I’m just glad she’s letting the subject drop. I’m all up in my head about Mickey, so I definitely need the reprieve. Maybe it’s a full moon? Or maybe it's been so long since I’ve had sex that that I’m getting turned on and twisted up over the smallest thing.

Or maybe just the mention of Mickey’s name has me remembering the way he stripped me down this morning before reaching for my hand and guiding me into the shower.

I can’t make sense of the way I feel, or the effect that Mickey has on me, and I don’t want to think too deeply about it. There’s no point in that. If things go the way I hope they will, I’ll be setting sail on an adventure in just a few months. That means I need to soak up all the fun while I can, and that’s exactly what Mickey and I are doing.

We’re having fun.

So much fun.

That’s all this is. It doesn’t have to be more. It can’t be.

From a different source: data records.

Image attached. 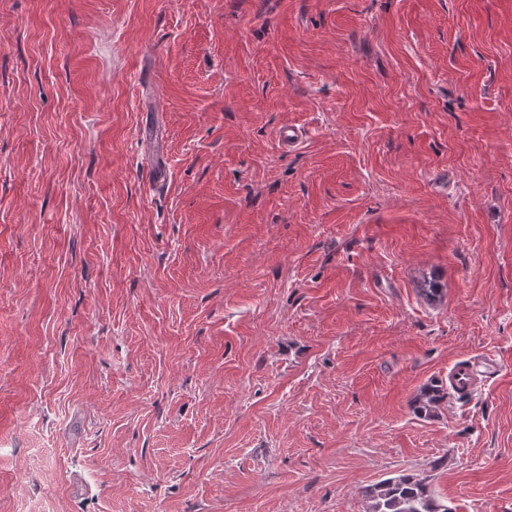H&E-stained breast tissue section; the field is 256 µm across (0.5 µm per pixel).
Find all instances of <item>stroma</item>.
Returning a JSON list of instances; mask_svg holds the SVG:
<instances>
[{"label":"stroma","mask_w":512,"mask_h":512,"mask_svg":"<svg viewBox=\"0 0 512 512\" xmlns=\"http://www.w3.org/2000/svg\"><path fill=\"white\" fill-rule=\"evenodd\" d=\"M406 473L512 512V0H0V512ZM500 366L490 357L472 358L456 363L448 373V383L464 395L471 394L485 382L499 374ZM448 392L445 391L443 386L437 384H430L415 400V410L421 414H432L443 403L447 397Z\"/></svg>","instance_id":"stroma-1"}]
</instances>
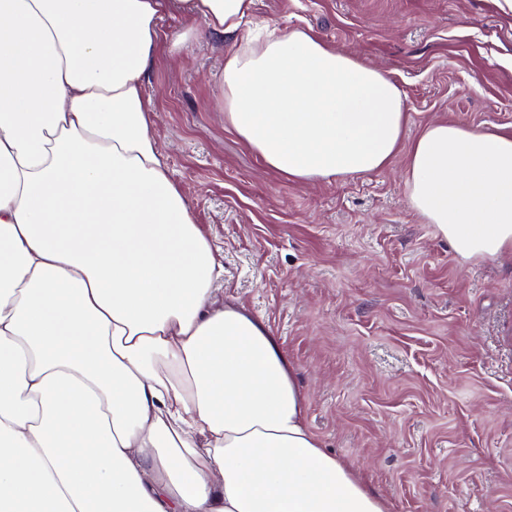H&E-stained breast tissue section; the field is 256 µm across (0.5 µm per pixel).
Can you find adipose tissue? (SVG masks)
<instances>
[{
    "mask_svg": "<svg viewBox=\"0 0 512 512\" xmlns=\"http://www.w3.org/2000/svg\"><path fill=\"white\" fill-rule=\"evenodd\" d=\"M170 0H0V512H390L306 424L295 369L224 271L145 99ZM234 39L224 124L296 183L383 169L408 114L378 68L254 0H172ZM409 206L512 257V133L428 124Z\"/></svg>",
    "mask_w": 512,
    "mask_h": 512,
    "instance_id": "obj_1",
    "label": "adipose tissue"
}]
</instances>
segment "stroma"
Instances as JSON below:
<instances>
[{"instance_id": "35a3bbf8", "label": "stroma", "mask_w": 512, "mask_h": 512, "mask_svg": "<svg viewBox=\"0 0 512 512\" xmlns=\"http://www.w3.org/2000/svg\"><path fill=\"white\" fill-rule=\"evenodd\" d=\"M385 70L408 123L385 168L299 185L224 125L230 40L162 48L158 146L224 258V294L277 336L309 428L391 512H512V259L461 260L406 198L412 142L445 121L512 133L503 0H255Z\"/></svg>"}]
</instances>
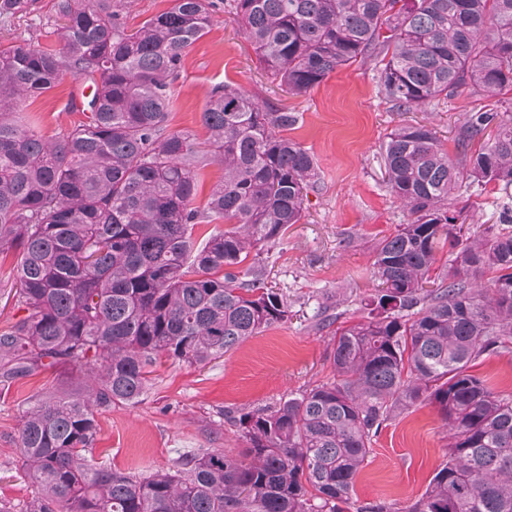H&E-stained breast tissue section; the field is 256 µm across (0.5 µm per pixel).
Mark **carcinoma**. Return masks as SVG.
I'll return each mask as SVG.
<instances>
[{"instance_id":"cac0c4a2","label":"carcinoma","mask_w":512,"mask_h":512,"mask_svg":"<svg viewBox=\"0 0 512 512\" xmlns=\"http://www.w3.org/2000/svg\"><path fill=\"white\" fill-rule=\"evenodd\" d=\"M28 6L0 0V23ZM126 7L55 0L60 50L0 48V250L17 255L24 312L0 329V382L60 365L86 375L79 395L22 417L35 487L24 512H343L372 438L422 398L438 407L448 460L408 512H512V399L469 373L512 342V216L481 234L448 229L463 189L512 188V0H233L259 64L296 94L378 58L379 89L400 110L465 89L497 106L469 116L452 154L425 125L388 134L387 184L412 220L375 249L368 315L331 338L333 381L241 414L238 453L201 448L145 477L88 456L95 410L138 403L161 355L205 365L288 318L262 255L301 220L317 171L282 135L297 113L228 84L202 112L206 151L169 130L172 85L214 2L176 0L132 33ZM65 74L92 86L86 119L45 137L16 103ZM208 161L224 178L200 211ZM217 220L231 226L195 245V226ZM450 238L457 251L433 280Z\"/></svg>"}]
</instances>
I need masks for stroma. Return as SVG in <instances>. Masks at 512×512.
Here are the masks:
<instances>
[{
  "label": "stroma",
  "mask_w": 512,
  "mask_h": 512,
  "mask_svg": "<svg viewBox=\"0 0 512 512\" xmlns=\"http://www.w3.org/2000/svg\"><path fill=\"white\" fill-rule=\"evenodd\" d=\"M53 3L32 0L27 15L0 24V46L25 42L60 49ZM224 83L297 113L299 121L287 136L317 164L301 221L265 256L264 280L286 297L289 314L203 367L159 357L139 403L96 412L95 461L137 475L167 471L180 455L200 448L239 451L244 442L230 416L332 380L330 339L337 327L366 316L376 287L373 252L411 219L386 184L382 146L388 134L400 125L424 124L450 150L468 115L492 107L491 100L465 90L400 111L380 93L374 63L359 61L306 92L289 93L260 68L226 2L214 9L205 35L182 59L170 130L205 140L201 115L211 89ZM82 87V80L64 76L42 95L18 102L16 110L24 123L58 136L83 118L73 104ZM460 203L475 224H492L503 207L512 208V197L471 188ZM470 371L496 393L512 396V349L487 352ZM82 386L71 366L0 384V500L21 508L32 495L18 463L24 411L51 393L75 395ZM446 445L434 403L424 400L400 410L372 440L355 479L353 507L382 503L390 512H403L445 462Z\"/></svg>",
  "instance_id": "obj_1"
}]
</instances>
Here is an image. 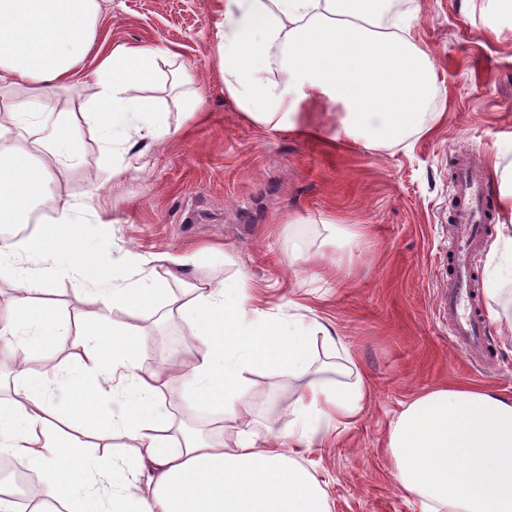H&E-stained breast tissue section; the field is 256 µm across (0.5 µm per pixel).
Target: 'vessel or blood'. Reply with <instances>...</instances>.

It’s temporary, but that doesn’t mean I can’t enjoy the hell out of it while it lasts.

12

Mickey

“Are you ready for the next question?” Viv asks.

The answer is no. She’s trying to help me study for a test I have in Exercise Psych tomorrow, but I wasn’t ready for the last five questions, and I’m not ready for this one, either. Part of the issue is that Viv is sprawled out on my couch and I’m too busy thinking about all the fun we could have if we both got naked. The other problem is that I don’t give a shit about Exercise Psychology. I guess I should, considering it’s a requirement for my major—or what I thought was my major. The truth is, I don’t have a passion for learning about this stuff. I just have a passion for doing it.

Viv looks at me expectantly, so I nod.”Hit me,” I tell her.

She shoots me a grin that’s fucking lethal. “Okay…what two hormones are released by the adrenal glands in response to stress?”

I close my eyes in an effort to concentrate. It doesn’t help, but that could also be due to the fact that I’m currently jumping rope. The steady thwap-thwap of the rope against the hardwood floor drives most of my housemates crazy, but I’ve got so much excess energy that I’ve got to get rid of it somehow.